Zweite Station: Glückstraße 2. Jetzt wäre doch fast ein Navi nötig geworden. Auf dem Stadtplan hatte sich die Glückstraße einfach versteckt. Sie gibt sich aber schließlich doch noch zu erkennen, zwischen all den Kliniken. Hier hängt das orangefarbene Fähnchen vor einem mehrstöckigen alten Haus. In der Wohnung wird man von einer tiefen Stimme begrüßt. Sie gehört Claudia Bohnsack. An den Wänden hängen ihre Acrylbilder und Zeichnungen, mehrere Mobiles ihres Sohnes Kim schweben im Raum.
Während seine Nixe nebst einem Schiff von Fischen und Wellen blechern umspült wird, gerät man mit Claudia Bohnsack ins Gespräch, über ihre kanadische Herkunft, die Kunst, die Arbeit als Jazztanzlehrerin und dann, vor über 20 Jahren, die Diagnose Multiple Sklerose. Mit dem Malen, sagt sie, habe sie aber dennoch nie aufgehört, das sei ihr ganz Eigenes, das sie antreibt. Auf einer Seite des Raumes steht ein verschlossener Schrank. Sie öffnet die Türen des buddhistischen Hausaltars, lässt sich davor nieder, schlägt mit einem Klöppel auf eine Klangschale und rezitiert ein Mantra.

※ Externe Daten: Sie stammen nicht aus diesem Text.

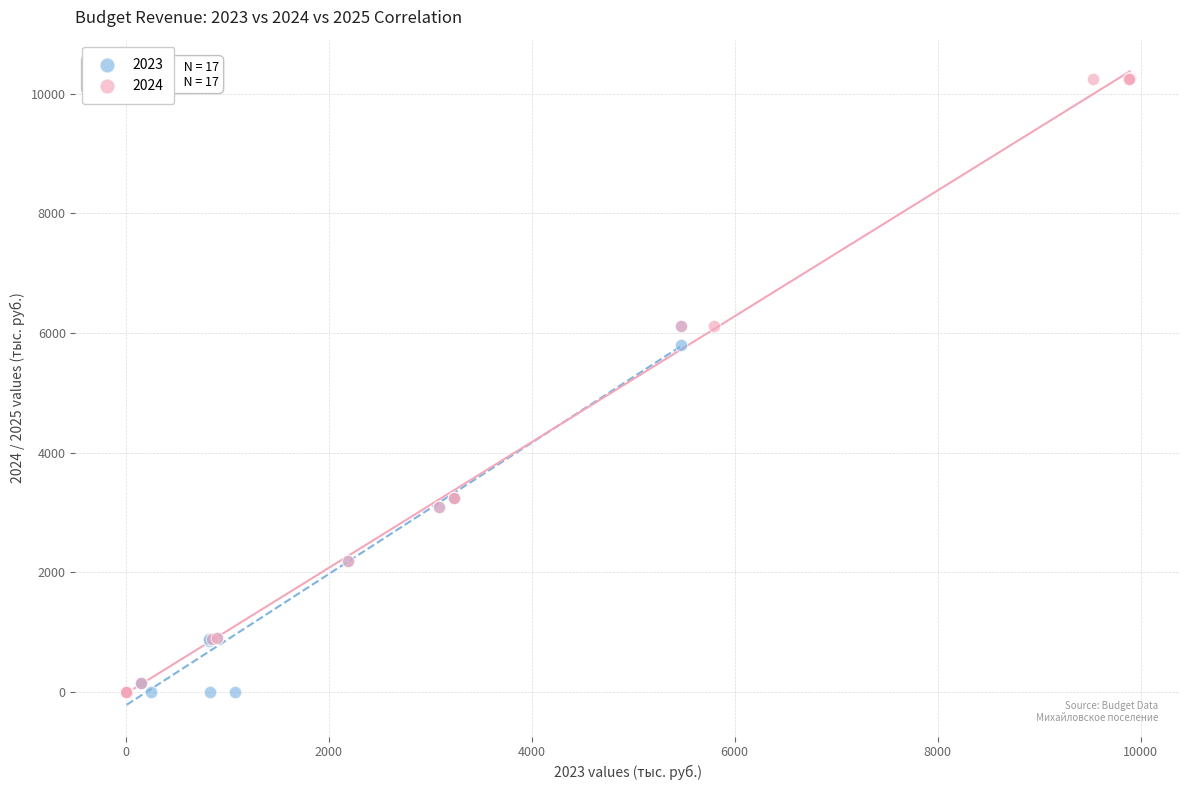

Which series contains the highest Y value?

2024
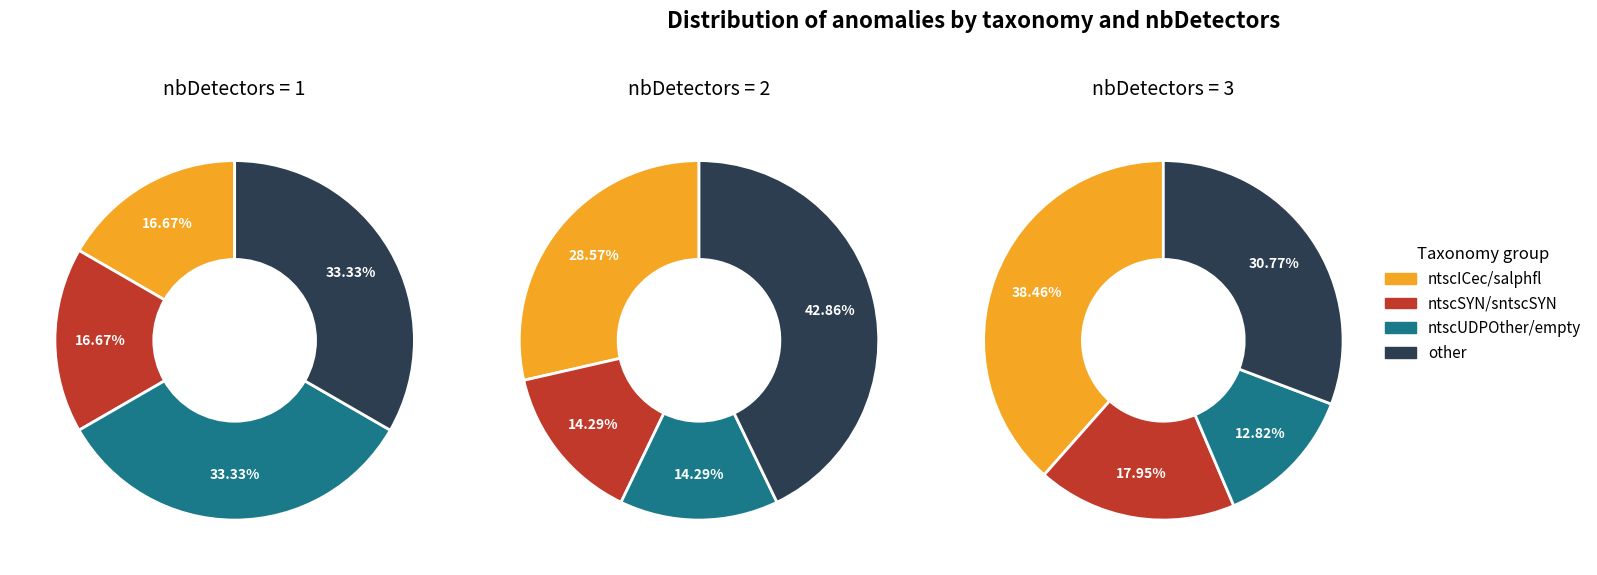

To the nearest percent, what is the average slice percentage?

25%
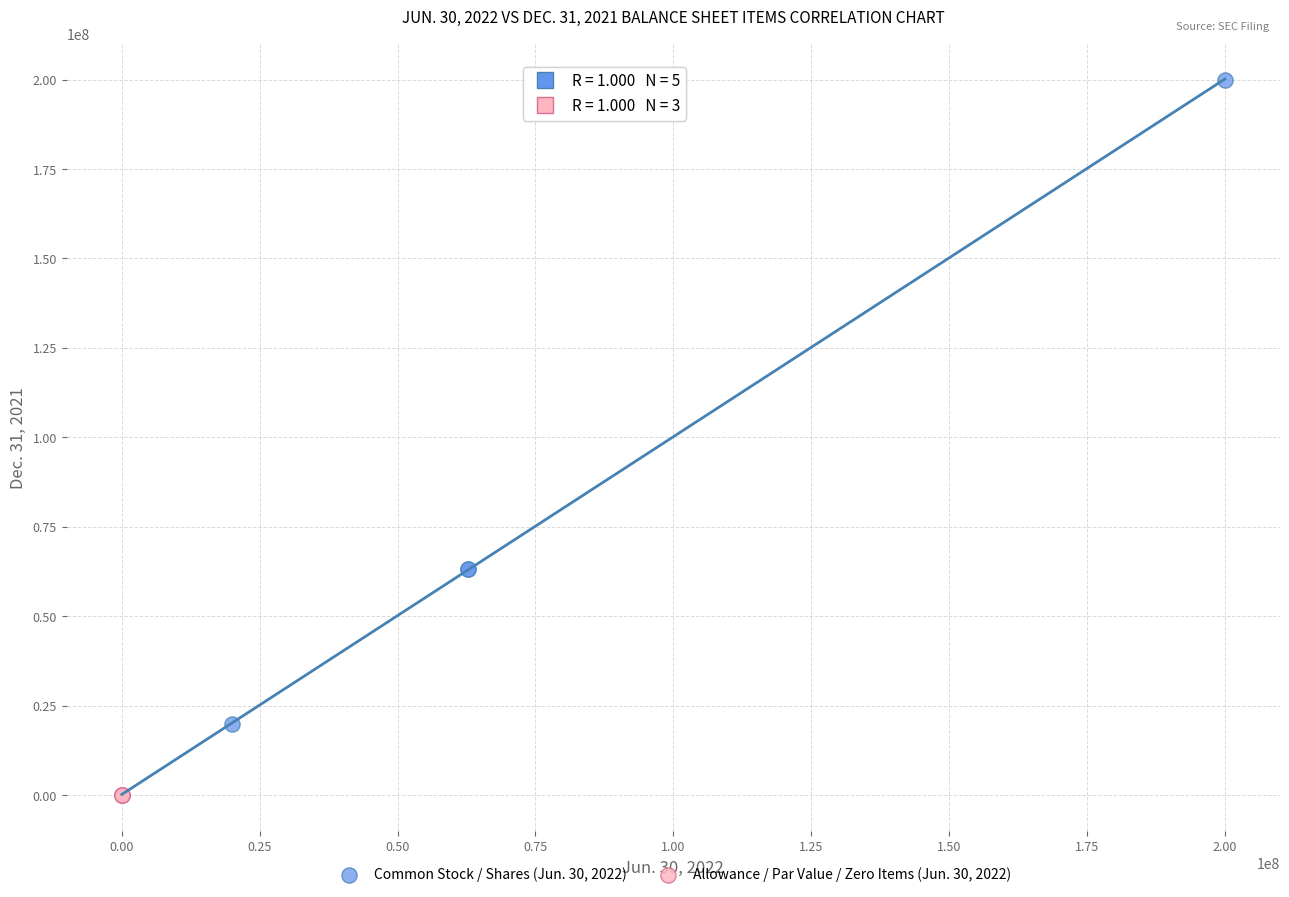

What are all the series names shown in the legend?

Common Stock / Shares (Jun. 30, 2022), Allowance / Par Value / Zero Items (Jun. 30, 2022)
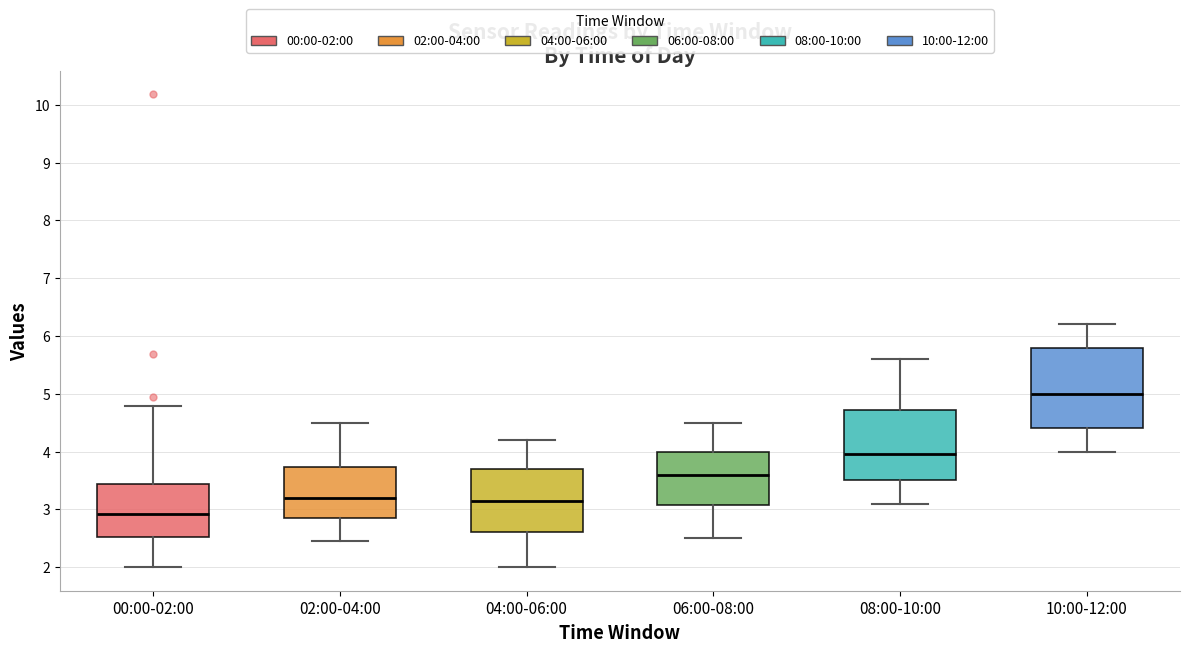

Which box's median line is the lowest?

00:00-02:00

Dann geht es weiter, hinaus aus dem Zentrum. Jetzt ist das Navi wirklich nützlich. Dritte Station: Kraftwerkstraße 20 in Frauenaurach. Wir sind in der Moderne angelangt. Oder vielleicht doch nur scheinbar? Neben dem Main-Donau-Kanal, wo einmal das Großkraftwerk war, steht ein weitläufiger Flachbau. Hier hat Wolfgang Retzar seine Computerfirma, daneben betreiben er und seine Frau Ilona ihr „Klang-Symphonie-Zentrum“. Im Gebäude und auf dem großen Rasenstück dahinter stellen mehrere Künstler aus. Maria Miller-Gadumer hat Tonstelen aufgebaut und einen „Trauerweg“, ihr geht es um „beseeltes Leben“.
Letzter Akt: Man nimmt Platz auf einer Liege. Wie war das? Überraschende Effekte und Begegnungen? Bei einer Klangschalenmassage versinken Kraftwerkstraße, Glückstraße und Schiffstraße in einem Meer von Klang.